На все лекции ко мне ходил, сидел, писал себе что-то. Я, правда, не проверял, что он там пишет. В середине семестра ко мне этот красавец подходит и говорит: — Андрей Дмитриевич! Вы нам список литературы продиктовали, так там такие авторы, которых нет ни в одной библиотеке.
— Это какие же? — удивился я. — У тебя же все Пушкины да Гоголи. Они же везде…
— Подожди. Вот и я его спрашиваю. Покажите, говорю, кого вы найти не смогли. Он открывает тетрадь, тычет пальцем в список и говорит: «Вот! „Повести Белкина“. Этого Белкина, — говорит, — ни в одной библиотеке нет».
Я поморщился. Степанов очередной раз затянулся сигаретой и замолчал.

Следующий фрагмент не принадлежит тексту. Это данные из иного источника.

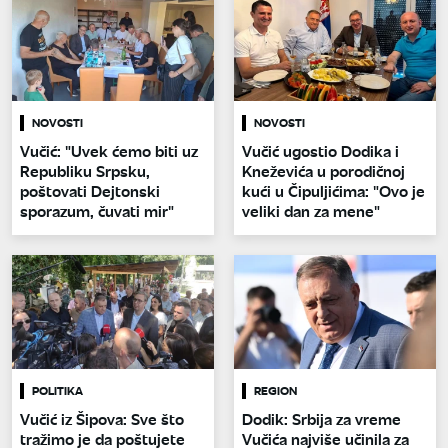
NOVOSTI
NOVOSTI
Vučić: "Uvek ćemo biti uz
Vučić ugostio Dodika i
Republiku Srpsku,
Kneževića u porodičnoj
poštovati Dejtonski
kući u Čipuljićima: "Ovo je
sporazum, čuvati mir"
veliki dan za mene"
POLITIKA
REGION
Vučić iz Šipova: Sve što
Dodik: Srbija za vreme
tražimo je da poštujete
Vučića najviše učinila za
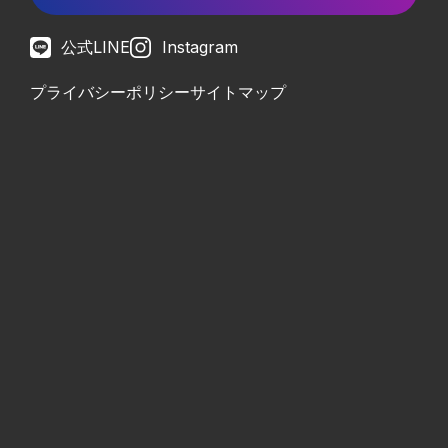
公式LINE
Instagram
プライバシーポリシー
サイトマップ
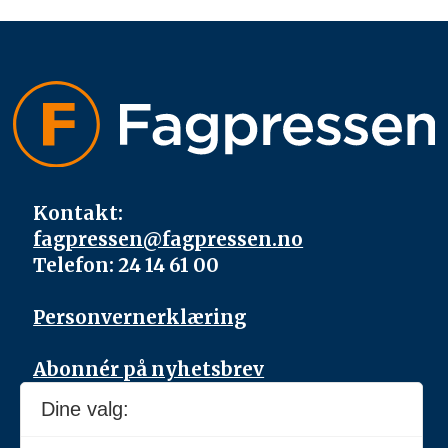
Kontakt:
fagpressen@fagpressen.no
Telefon: 24 14 61 00
Personvernerklæring
Abonnér på nyhetsbrev
Dine valg:
Fagpressen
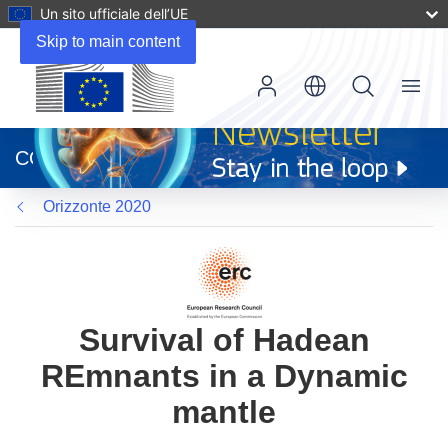
Un sito ufficiale dell’UE
Skip to main content
Menu
(si
apre
CORDIS
in
una
Orizzonte 2020
nuova
finestra)
Survival of Hadean
REmnants in a Dynamic
mantle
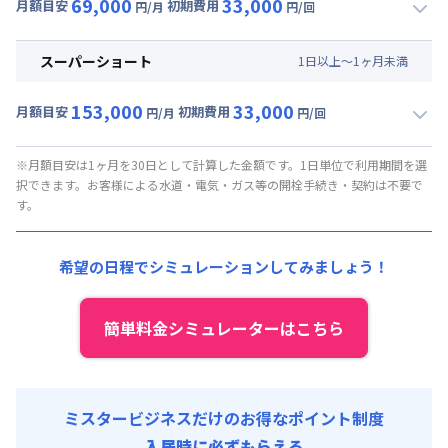
69,000
33,000
月額目安
初期費用
円/月
円/回
▼
ミドル
利用時の料金詳細
月額賃料目安(30日利用)
スーパーショート
1
日
以上～
1
ヶ
月
未満
賃料 :
69,000円/月
153,000
33,000
光熱費他 :
0円/月 (0円/日) ※賃料に含める
月額目安
初期費用
円/月
円/回
▼
スーパーショート
利用時の料金詳細
清掃料他 :
0円/回
月額賃料目安(30日利用)
初期費用
※月額目安は1ヶ月を30日として計算した金額です。1日単位で利用期間を選
択できます。お客様による水道・電気・ガス等の開栓手続き・契約は不要で
賃料 :
153,000円/月 (5,100円/日)
事務手数料 : 30,000円/回 (税抜)
す。
光熱費他 :
0円/月 (0円/日) ※賃料に含める
清掃料他 :
0円/回
希望の日程でシミュレーションしてみましょう！
初期費用
事務手数料 : 30,000円/回 (税抜)
簡単料金シミュレーターはこちら
ミスタービジネスだけのお得なポイント制度
入居時に必ずもらえる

— Может, оно и к лучшему, — сказал я. — Зачем человеку всякой ерундой голову себе забивать? Что ему твой Белкин, на работу что ли поможет устроиться? Или длинноногих девиц подгонит?
Степанов внимательно на меня посмотрел. Даже не внимательно, а как-то «со значением», потушил сигарету, поднялся и произнес:
— Тебя, Андрюша, послушаешь — веры лишишься. Все, дорогой. Посидели и хватит. Мне пора. Давай докуривай — надо кафедру закрывать.
— Успеем.
— Давай, давай, — стал торопить меня Степанов, — мне еще ключ сдавать на вахту.

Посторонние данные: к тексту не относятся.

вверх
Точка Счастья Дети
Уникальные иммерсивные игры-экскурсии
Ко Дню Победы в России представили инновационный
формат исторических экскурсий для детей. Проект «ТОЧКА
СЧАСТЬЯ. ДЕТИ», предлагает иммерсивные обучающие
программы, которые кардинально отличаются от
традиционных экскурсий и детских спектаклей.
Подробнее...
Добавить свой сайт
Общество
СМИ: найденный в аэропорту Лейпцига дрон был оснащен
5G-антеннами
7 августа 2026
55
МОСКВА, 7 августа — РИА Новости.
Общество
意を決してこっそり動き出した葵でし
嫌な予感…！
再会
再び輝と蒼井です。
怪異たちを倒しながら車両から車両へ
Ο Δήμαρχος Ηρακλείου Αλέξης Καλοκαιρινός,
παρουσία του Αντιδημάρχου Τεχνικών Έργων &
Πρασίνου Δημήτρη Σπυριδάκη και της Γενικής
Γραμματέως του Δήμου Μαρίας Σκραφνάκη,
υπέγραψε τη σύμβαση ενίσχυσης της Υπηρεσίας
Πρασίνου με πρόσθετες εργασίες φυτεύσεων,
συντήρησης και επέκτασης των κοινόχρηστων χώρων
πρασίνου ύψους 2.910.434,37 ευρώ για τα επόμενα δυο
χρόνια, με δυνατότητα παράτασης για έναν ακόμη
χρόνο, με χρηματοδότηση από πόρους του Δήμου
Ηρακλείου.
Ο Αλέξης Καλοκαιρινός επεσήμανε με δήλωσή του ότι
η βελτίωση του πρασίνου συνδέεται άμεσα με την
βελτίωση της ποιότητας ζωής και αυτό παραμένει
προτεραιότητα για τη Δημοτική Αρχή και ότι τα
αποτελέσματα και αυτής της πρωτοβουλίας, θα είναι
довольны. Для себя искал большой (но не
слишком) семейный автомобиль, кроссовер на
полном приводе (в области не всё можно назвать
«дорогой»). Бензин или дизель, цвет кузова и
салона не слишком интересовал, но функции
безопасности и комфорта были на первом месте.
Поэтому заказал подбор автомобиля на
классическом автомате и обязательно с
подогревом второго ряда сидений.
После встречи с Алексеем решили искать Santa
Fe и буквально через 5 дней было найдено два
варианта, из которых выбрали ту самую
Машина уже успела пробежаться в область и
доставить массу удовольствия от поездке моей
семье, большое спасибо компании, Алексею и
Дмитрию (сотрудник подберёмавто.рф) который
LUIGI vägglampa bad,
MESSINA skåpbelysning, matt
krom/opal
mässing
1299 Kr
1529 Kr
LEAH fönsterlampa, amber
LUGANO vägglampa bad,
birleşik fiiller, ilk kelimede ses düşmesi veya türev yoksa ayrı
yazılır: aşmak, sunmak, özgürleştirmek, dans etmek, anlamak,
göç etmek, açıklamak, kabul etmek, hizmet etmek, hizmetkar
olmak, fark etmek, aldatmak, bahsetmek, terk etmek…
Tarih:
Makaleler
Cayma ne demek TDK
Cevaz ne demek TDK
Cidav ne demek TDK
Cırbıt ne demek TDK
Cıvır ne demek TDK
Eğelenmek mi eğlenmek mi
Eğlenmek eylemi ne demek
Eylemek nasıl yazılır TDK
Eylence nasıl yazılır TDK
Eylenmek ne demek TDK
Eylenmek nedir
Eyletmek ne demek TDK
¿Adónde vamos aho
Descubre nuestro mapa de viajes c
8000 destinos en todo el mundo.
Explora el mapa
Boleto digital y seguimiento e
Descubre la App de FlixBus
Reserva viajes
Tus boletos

— Он под таблетками был, — сказал вдруг я.
— Кто? Под какими еще таблетками?
— Ну, под наркотиками… студент этот.
— У тебя, Аствацатуров, кого ни возьми — все под наркотиками, — отмахнулся Степанов. — Пошли уже. «Под наркотиками». Ты-то откуда знаешь? Сам что ли их пробовал?
В траве лежало тело…
За всю свою жизнь я никогда ничего недозволенного специально не пробовал… Куда там!

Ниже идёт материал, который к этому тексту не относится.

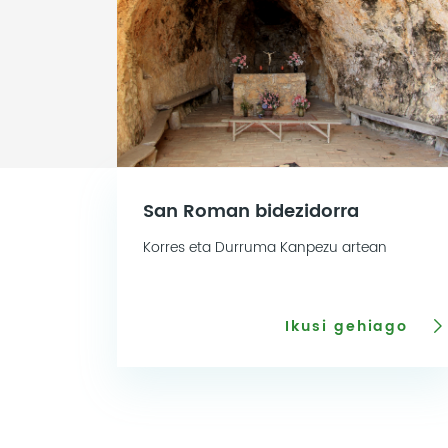
San Roman bidezidorra
Korres eta Durruma Kanpezu artean
Ikusi gehiago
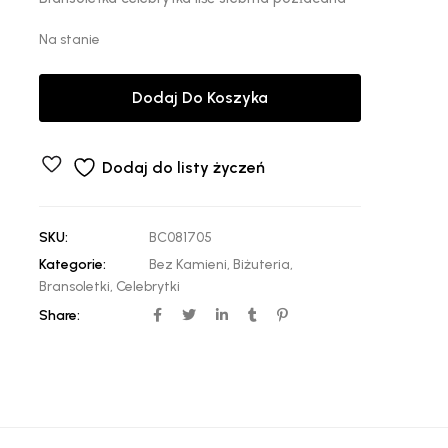
Na stanie
Dodaj Do Koszyka
Dodaj do listy życzeń
SKU:
BC081705
Kategorie:
Bez Kamieni
,
Biżuteria
,
Bransoletki
,
Celebrytki
Share:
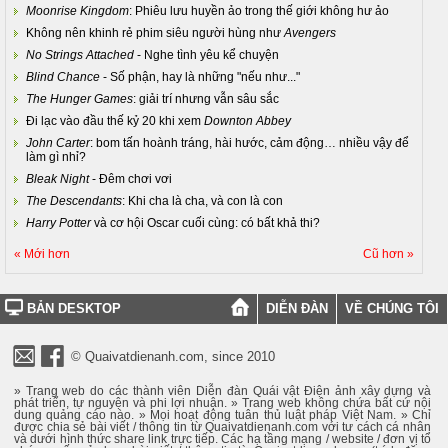
Moonrise Kingdom
: Phiêu lưu huyền ảo trong thế giới không hư ảo
Không nên khinh rẻ phim siêu người hùng như
Avengers
No Strings Attached
- Nghe tình yêu kể chuyện
Blind Chance
- Số phận, hay là những "nếu như..."
The Hunger Games
: giải trí nhưng vẫn sâu sắc
Đi lạc vào đầu thế kỷ 20 khi xem
Downton Abbey
John Carter
: bom tấn hoành tráng, hài hước, cảm động… nhiều vậy để
làm gì nhỉ?
Bleak Night
- Đêm chơi vơi
The Descendants
: Khi cha là cha, và con là con
Harry Potter
và cơ hội Oscar cuối cùng: có bất khả thi?
« Mới hơn
Cũ hơn »
BẢN DESKTOP
DIỄN ĐÀN
VỀ CHÚNG TÔI
© Quaivatdienanh.com, since 2010
» Trang web do các thành viên Diễn đàn Quái vật Điện ảnh xây dựng và
phát triển, tự nguyện và phi lợi nhuận. » Trang web không chứa bất cứ nội
dung quảng cáo nào. » Mọi hoạt động tuân thủ luật pháp Việt Nam. » Chỉ
được chia sẻ bài viết / thông tin từ Quaivatdienanh.com với tư cách cá nhân
và dưới hình thức share link trực tiếp. Các hạ tầng mạng / website / đơn vị tổ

У филологов, особенно таких, как я, нищих, тощих, очкастых, на подобное вольнодумство обычно попросту не хватает денег. Или здоровья. Или свободного времени. Или того, другого и третьего одновременно. И потому жизнь, волшебная, густая, разноцветная, проходит мимо нас. Но, что бы там со своим меланхолическим воодушевлением ни писал Шопенгауэр, провидение всегда заботится о справедливости, о честном распределении всех благ. И если мы долго не пробуем запретные удовольствия, то они сами начинают пробовать нас.